* [Task brief]
Reproduce the section of the passage on Elgar that opens with the words "For nothing, not" and closes with "of a revolutionary.".

For nothing, not even stark crudity, is so unfavorable to artistic life as the domination by a conventional formalism like that of the Handel-Mendelssohn school from which Elgar had to start. It may take a great artist like Dvořák or Verdi to build an art on the naïvetés of Bohemian folk-song or the banalities of Italian opera; but to free an art from the tyranny of drowsy custom, as Elgar has done, requires not only a great artist, but something of a revolutionary.
Elgar is English in character, but cosmopolitan in sympathies, style, and workmanship. In other words, while retaining the personal and racial quality natural to all sincere art, he has been magnanimous, intelligent, and unconventional enough to break through the charmed circle of insularity which has kept so many English composers from vital contact with the world. Such insularity cannot but be fatal to art. It is bad enough when it confines the artist to narrow native models. It is even worse when, ignoring native music of the finest quality, such as that of Purcell, it follows blindly, through timidity or inertia, traditions imported by foreigners of inferior grade. Generations of English musicians have stultified themselves in imitating Handel's burly ponderousness and Mendelssohn's somewhat vapid elegance. They have turned a deaf ear, not only to the greater contemporaries of these idols--to Bach and to Schumann--but also to the more modern thought of Wagner, Franck, Tschaikowsky, and Brahms. They have been correct and respectable in an art which lives only through intense personal emotion. They have narrowed their sympathies. They have been national in an age of dawning internationalism.
Elgar, on the contrary, together with a few others whose work deserves to be better known than it is, has had the courage to aspire to a cosmopolitan breadth of style. He has made up for the lack of what are called "educational advantages" by something far more valuable--an insatiable intellectual curiosity. Self-taught except for a few violin lessons in youth, he has been all his life a tireless listener, observer, and student. When he was a boy, having no text-books on musical form, he wrote a whole symphony in imitation of Mozart's in G minor, "following the leader" with admirable and fruitful docility. As a youth he would play violin, at the last desk oftentimes, in any orchestra to which he could gain admission, for the sake of the experience; and between rehearsals would laboriously collate the instrumental parts to find out why a certain passage sounded well or ill. He would travel two hundred and fifty miles to London, from his home in Worcester, to hear a Crystal Palace Saturday concert, returning late at night. Knowing well that any potent individuality like his own grows by what it assimilates, he has had none of the small man's fear of injuring by the study of others his "individuality." The internal evidence of his works shows that there are few modern scores he has left unpondered; yet no living composer has a more unmistakably personal style than his.

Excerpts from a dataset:
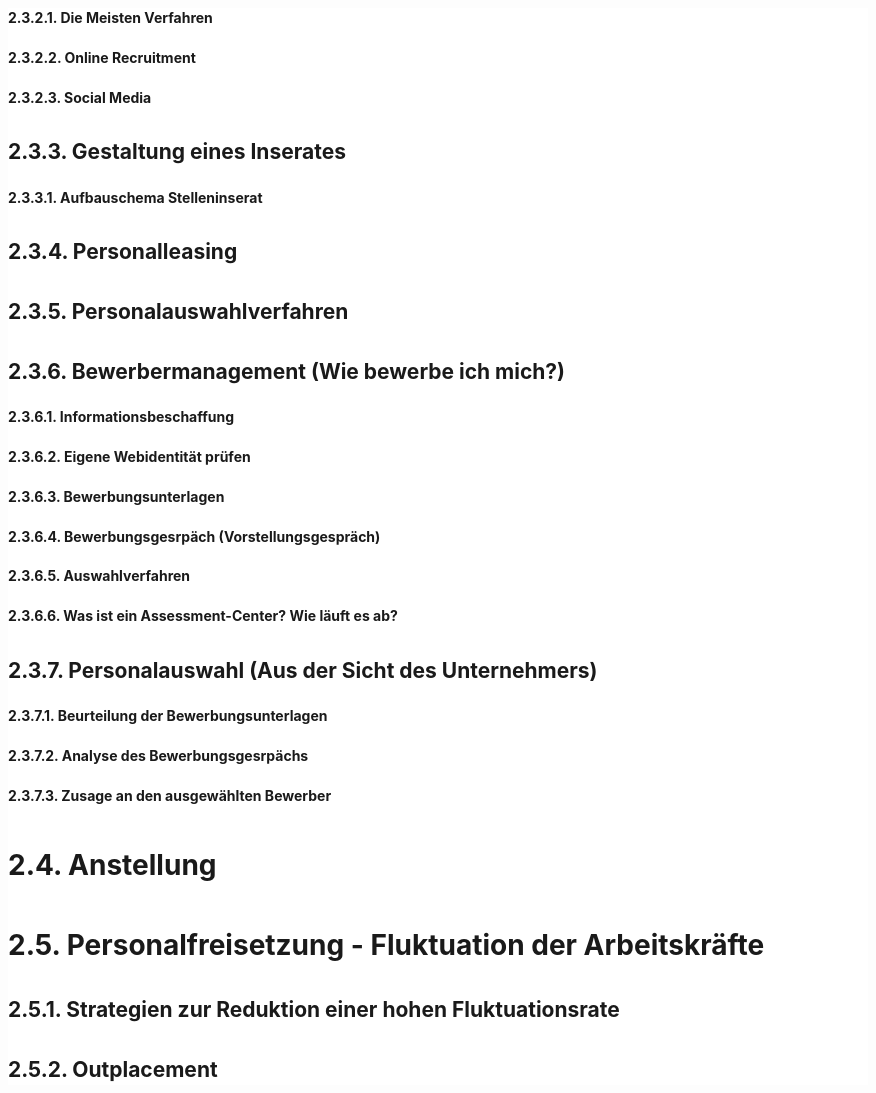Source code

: #### 2.3.2.1. Die Meisten Verfahren

#### 2.3.2.2. Online Recruitment

#### 2.3.2.3. Social Media

2.3.3. Gestaltung eines Inserates
----

#### 2.3.3.1. Aufbauschema Stelleninserat

2.3.4. Personalleasing
----

2.3.5. Personalauswahlverfahren
----

2.3.6. Bewerbermanagement (Wie bewerbe ich mich?)
----

#### 2.3.6.1. Informationsbeschaffung

#### 2.3.6.2. Eigene Webidentität prüfen

#### 2.3.6.3. Bewerbungsunterlagen

#### 2.3.6.4. Bewerbungsgesrpäch (Vorstellungsgespräch)

#### 2.3.6.5. Auswahlverfahren

#### 2.3.6.6. Was ist ein Assessment-Center? Wie läuft es ab?

2.3.7. Personalauswahl (Aus der Sicht des Unternehmers)
----

#### 2.3.7.1. Beurteilung der Bewerbungsunterlagen

#### 2.3.7.2. Analyse des Bewerbungsgesrpächs

#### 2.3.7.3. Zusage an den ausgewählten Bewerber

2.4. Anstellung
====

2.5. Personalfreisetzung - Fluktuation der Arbeitskräfte
====

2.5.1. Strategien zur Reduktion einer hohen Fluktuationsrate
----

2.5.2. Outplacement
----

* [Result of the exercise]
For nothing, not even stark crudity, is so unfavorable to artistic life as the domination by a conventional formalism like that of the Handel-Mendelssohn school from which Elgar had to start. It may take a great artist like Dvořák or Verdi to build an art on the naïvetés of Bohemian folk-song or the banalities of Italian opera; but to free an art from the tyranny of drowsy custom, as Elgar has done, requires not only a great artist, but something of a revolutionary.